I’ve got a system that I want to connect to the outside world through an Ubiswitch. The system is an Nvidia Jetson Orin based system running Ubuntu L4T version 35.3.1. After a lot of troubleshooting networking issues seeing slower speeds than we should based on performance of other systems on the same bench, we figured out the commonality was the Ubiswitch we had some of our systems connecting through.
Here’s the overall picture. We have our Orin board and the Ubiswitch in a customer box with a CAT6 ethernet coming out of the box. The customer would use this ethernet to connect to their network. That ethernet is connected to a BB-UBS-B-1 botblox Ubiswitch with the BB-UD1-C-1 baseboard. Right now the only other device connected to the Ubiswitch within the customer box is the Orin, also with a CAT6 ethernet cable. Both cables are using SFP RJ45 modules in 2 out of 3 of the 10 gig ports of the Ubiswtich.
Our slower than expected internet speeds go away if we just take the external facing ethernet cord and unplug from the Ubiswitch and plug it directly into the Orin. Similarly if we take both existing CAT6 ethernet cables and connect them via a CAT6 coupler instead of the Ubiswitch, we see faster speeds.

* _DATASET EXCERPTS_:
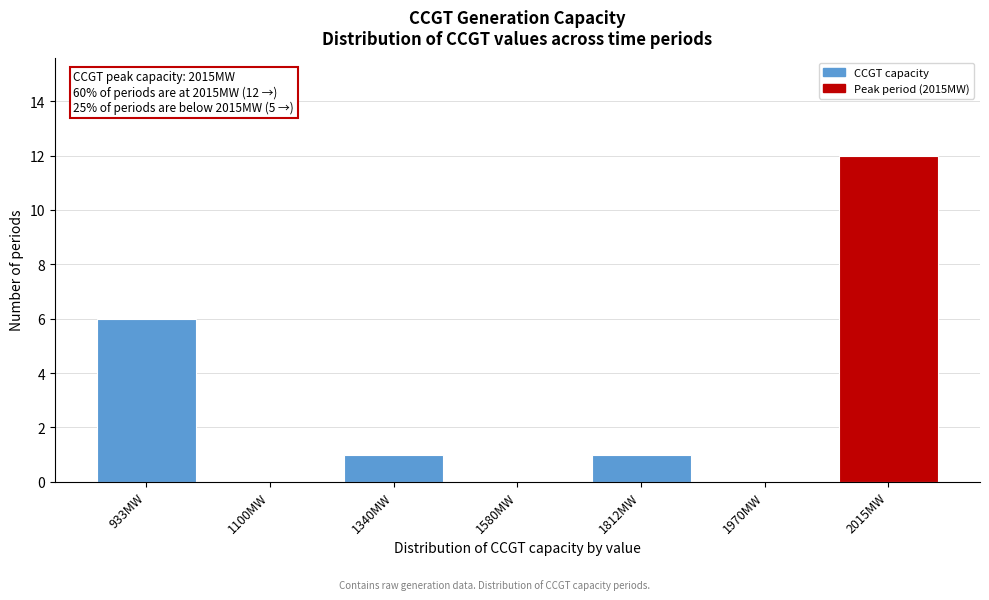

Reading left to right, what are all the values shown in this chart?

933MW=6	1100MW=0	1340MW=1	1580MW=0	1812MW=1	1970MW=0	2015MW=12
==
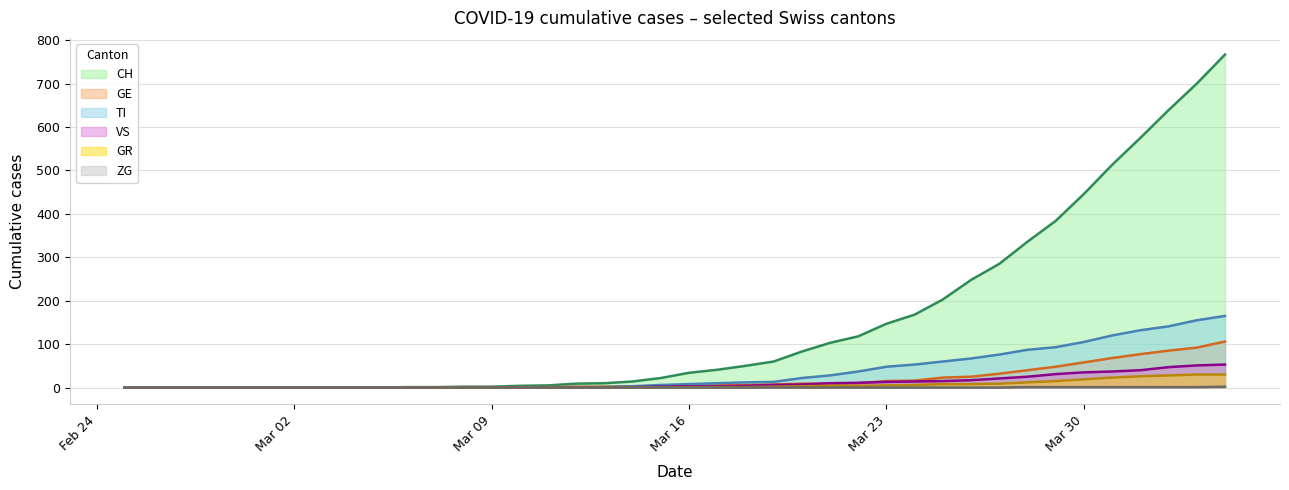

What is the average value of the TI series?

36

* _JOB ITEM A_: From the post about slow network speeds through the Ubiswitch, list every way of connecting the Orin to the external ethernet cable that it describes.
* _JOB ITEM B_: Pick up the post about slow network speeds through the Ubiswitch right after its final sentence and write the next part.
The records were taken from a different source than the text.

* _REPLY A_:
- Through the BB-UBS-B-1 Ubiswitch (on the BB-UD1-C-1 baseboard), with both CAT6 cables in SFP RJ45 modules in two of its 10 gig ports
- With the external-facing ethernet cord unplugged from the Ubiswitch and plugged directly into the Orin
- With both existing CAT6 cables joined by a CAT6 coupler instead of the Ubiswitch

* _REPLY B_:
We don’t always see slower speeds though. We have a 10g ethernet adapter for laptops and if we connect it to the external ethernet, we can get close to 10g speeds with and without the Ubiswitch, pretty much equal performance. So no issues there. But if we connect the external ethernet to our office network (this particular bench switch advertises 100 mpbs link connection), we see slower speeds with the ubiswitch in the loop than without. We test it on the office network by doing an iperf public test (iperf3 -c iperf.he.net -p 5201 ). And the result is that we can hit the iperf server at what I suspect is the max that we can (about 500 mbps) if the ubiswitch is not in the loop. Which is much faster than the link speed our office switch advertises. But with the ubiswitch in the loop, we get maybe 80-100 mbps.
A similar thing happens when we iperf test using certain 1 gig adapters on laptops, testing with one device being the server (doesn’t seem to matter if the orin is the iperf server or the laptop is the iperf server). For some combos, we see link speed advertised as 1 gig but speeds about 600-700 mbps through the ubiswitc. Without the ubiswitch, we see 900 mbps.
Our ubiswitch is running the latest firmware, and we’ve verified that by connecting through serial. The sfp 10 gig ports appear to not support turning off eee mode or turning off auto negotiation. And from the orin’s end, we’ve tried using ethtool to turn off auto negotiation and request certain link speeds, but nothing seems to fix seeing the slower speeds.
Anyone have some troubleshooting advice or ideas? Has anyone seen this before? This is my first time posting here as well, so apologies if this is not the right topic or format for troubleshooting.
This is almost certainly an autonegotiation issue between the PHY side of the 10G SFP, and the MAC side of the 10G SFP.
Let me explain. When use a SFP into a SFP port, there are essentially two connections being made.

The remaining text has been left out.